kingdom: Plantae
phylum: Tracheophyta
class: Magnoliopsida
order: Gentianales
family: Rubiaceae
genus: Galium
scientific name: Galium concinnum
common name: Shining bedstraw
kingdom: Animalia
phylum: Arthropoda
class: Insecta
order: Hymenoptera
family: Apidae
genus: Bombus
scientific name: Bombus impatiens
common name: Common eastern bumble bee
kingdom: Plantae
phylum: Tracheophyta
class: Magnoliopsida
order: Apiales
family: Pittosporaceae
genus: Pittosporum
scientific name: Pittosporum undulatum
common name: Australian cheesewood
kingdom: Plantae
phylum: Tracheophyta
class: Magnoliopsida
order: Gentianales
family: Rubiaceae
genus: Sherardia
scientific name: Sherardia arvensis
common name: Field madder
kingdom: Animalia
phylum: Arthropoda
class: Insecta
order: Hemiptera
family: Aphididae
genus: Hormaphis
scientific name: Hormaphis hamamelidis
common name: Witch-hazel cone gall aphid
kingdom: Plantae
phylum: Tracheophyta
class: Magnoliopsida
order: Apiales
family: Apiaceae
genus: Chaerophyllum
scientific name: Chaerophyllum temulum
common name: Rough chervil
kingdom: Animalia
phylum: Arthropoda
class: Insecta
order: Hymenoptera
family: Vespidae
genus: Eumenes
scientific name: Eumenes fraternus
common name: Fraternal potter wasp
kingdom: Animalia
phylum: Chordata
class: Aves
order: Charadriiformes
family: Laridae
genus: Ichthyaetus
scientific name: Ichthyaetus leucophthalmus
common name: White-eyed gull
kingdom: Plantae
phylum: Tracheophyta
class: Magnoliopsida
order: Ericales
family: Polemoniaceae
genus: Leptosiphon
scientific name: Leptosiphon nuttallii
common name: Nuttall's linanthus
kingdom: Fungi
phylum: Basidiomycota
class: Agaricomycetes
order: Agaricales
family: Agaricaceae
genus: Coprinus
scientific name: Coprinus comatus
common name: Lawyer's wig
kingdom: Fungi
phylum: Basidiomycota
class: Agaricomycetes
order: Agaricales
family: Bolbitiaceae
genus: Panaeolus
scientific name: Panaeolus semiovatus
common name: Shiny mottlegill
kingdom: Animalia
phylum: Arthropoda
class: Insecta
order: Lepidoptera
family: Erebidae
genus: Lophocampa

Problem statement >> Please render the lines of the items above, from the line containing "genus: Pittosporum" up to and including the last line of the items, as a JSON list of strings with one string per line and any blank lines left out.

Result >>
[
  "genus: Pittosporum",
  "scientific name: Pittosporum undulatum",
  "common name: Australian cheesewood",
  "kingdom: Plantae",
  "phylum: Tracheophyta",
  "class: Magnoliopsida",
  "order: Gentianales",
  "family: Rubiaceae",
  "genus: Sherardia",
  "scientific name: Sherardia arvensis",
  "common name: Field madder",
  "kingdom: Animalia",
  "phylum: Arthropoda",
  "class: Insecta",
  "order: Hemiptera",
  "family: Aphididae",
  "genus: Hormaphis",
  "scientific name: Hormaphis hamamelidis",
  "common name: Witch-hazel cone gall aphid",
  "kingdom: Plantae",
  "phylum: Tracheophyta",
  "class: Magnoliopsida",
  "order: Apiales",
  "family: Apiaceae",
  "genus: Chaerophyllum",
  "scientific name: Chaerophyllum temulum",
  "common name: Rough chervil",
  "kingdom: Animalia",
  "phylum: Arthropoda",
  "class: Insecta",
  "order: Hymenoptera",
  "family: Vespidae",
  "genus: Eumenes",
  "scientific name: Eumenes fraternus",
  "common name: Fraternal potter wasp",
  "kingdom: Animalia",
  "phylum: Chordata",
  "class: Aves",
  "order: Charadriiformes",
  "family: Laridae",
  "genus: Ichthyaetus",
  "scientific name: Ichthyaetus leucophthalmus",
  "common name: White-eyed gull",
  "kingdom: Plantae",
  "phylum: Tracheophyta",
  "class: Magnoliopsida",
  "order: Ericales",
  "family: Polemoniaceae",
  "genus: Leptosiphon",
  "scientific name: Leptosiphon nuttallii",
  "common name: Nuttall's linanthus",
  "kingdom: Fungi",
  "phylum: Basidiomycota",
  "class: Agaricomycetes",
  "order: Agaricales",
  "family: Agaricaceae",
  "genus: Coprinus",
  "scientific name: Coprinus comatus",
  "common name: Lawyer's wig",
  "kingdom: Fungi",
  "phylum: Basidiomycota",
  "class: Agaricomycetes",
  "order: Agaricales",
  "family: Bolbitiaceae",
  "genus: Panaeolus",
  "scientific name: Panaeolus semiovatus",
  "common name: Shiny mottlegill",
  "kingdom: Animalia",
  "phylum: Arthropoda",
  "class: Insecta",
  "order: Lepidoptera",
  "family: Erebidae",
  "genus: Lophocampa"
]